Gather each line of the entries below that includes "Neuf".

Page images and extracted text
# # # # #

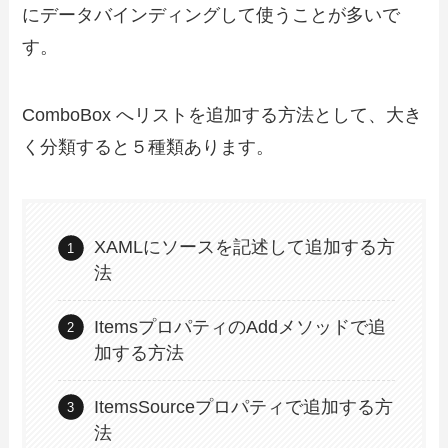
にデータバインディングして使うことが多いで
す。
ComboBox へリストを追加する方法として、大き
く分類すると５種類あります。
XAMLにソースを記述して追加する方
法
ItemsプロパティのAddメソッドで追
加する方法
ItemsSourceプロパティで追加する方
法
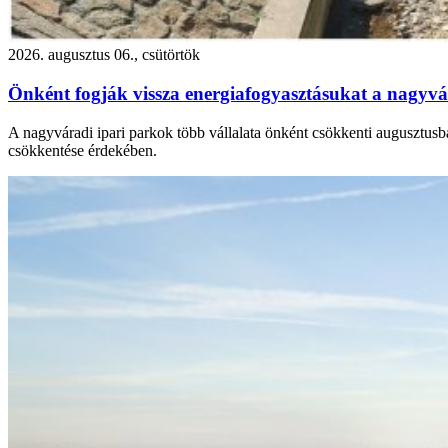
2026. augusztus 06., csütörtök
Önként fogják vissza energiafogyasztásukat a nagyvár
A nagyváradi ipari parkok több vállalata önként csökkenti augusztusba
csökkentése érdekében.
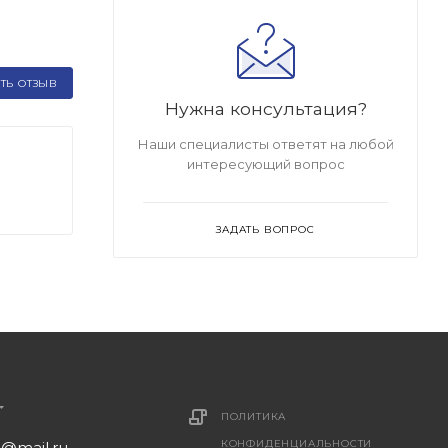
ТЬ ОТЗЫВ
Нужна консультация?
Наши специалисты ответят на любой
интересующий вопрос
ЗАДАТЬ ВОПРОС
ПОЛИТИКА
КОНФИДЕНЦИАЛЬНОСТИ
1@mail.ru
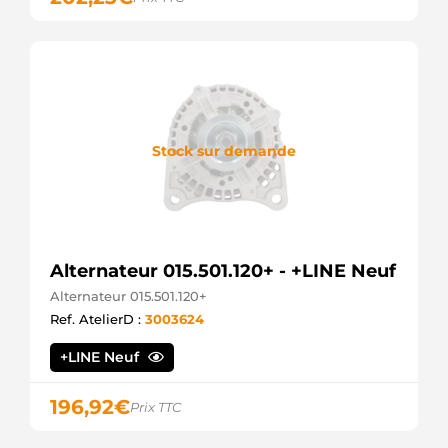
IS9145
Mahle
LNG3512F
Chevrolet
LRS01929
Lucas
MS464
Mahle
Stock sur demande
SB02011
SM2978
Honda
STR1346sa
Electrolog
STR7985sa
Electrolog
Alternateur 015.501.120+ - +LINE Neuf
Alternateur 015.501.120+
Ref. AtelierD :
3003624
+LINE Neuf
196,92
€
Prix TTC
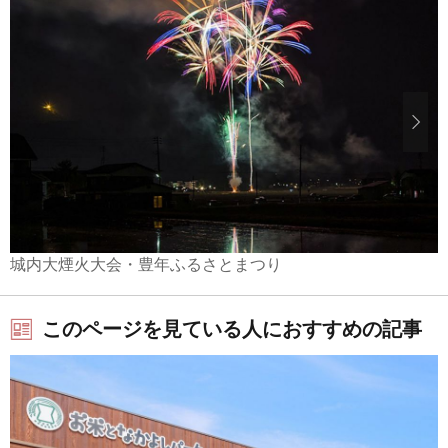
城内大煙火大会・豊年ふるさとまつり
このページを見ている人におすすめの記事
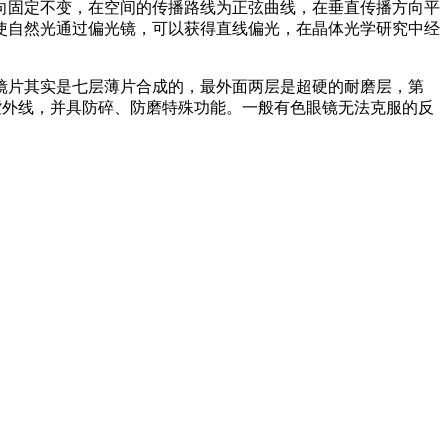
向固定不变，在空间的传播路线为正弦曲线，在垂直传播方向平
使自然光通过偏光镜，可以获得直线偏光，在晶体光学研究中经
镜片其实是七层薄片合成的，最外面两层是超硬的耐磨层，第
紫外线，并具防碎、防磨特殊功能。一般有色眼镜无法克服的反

# # # # #

- [Solution to this task]
Alternateur 015.501.120+ - +LINE Neuf
+LINE Neuf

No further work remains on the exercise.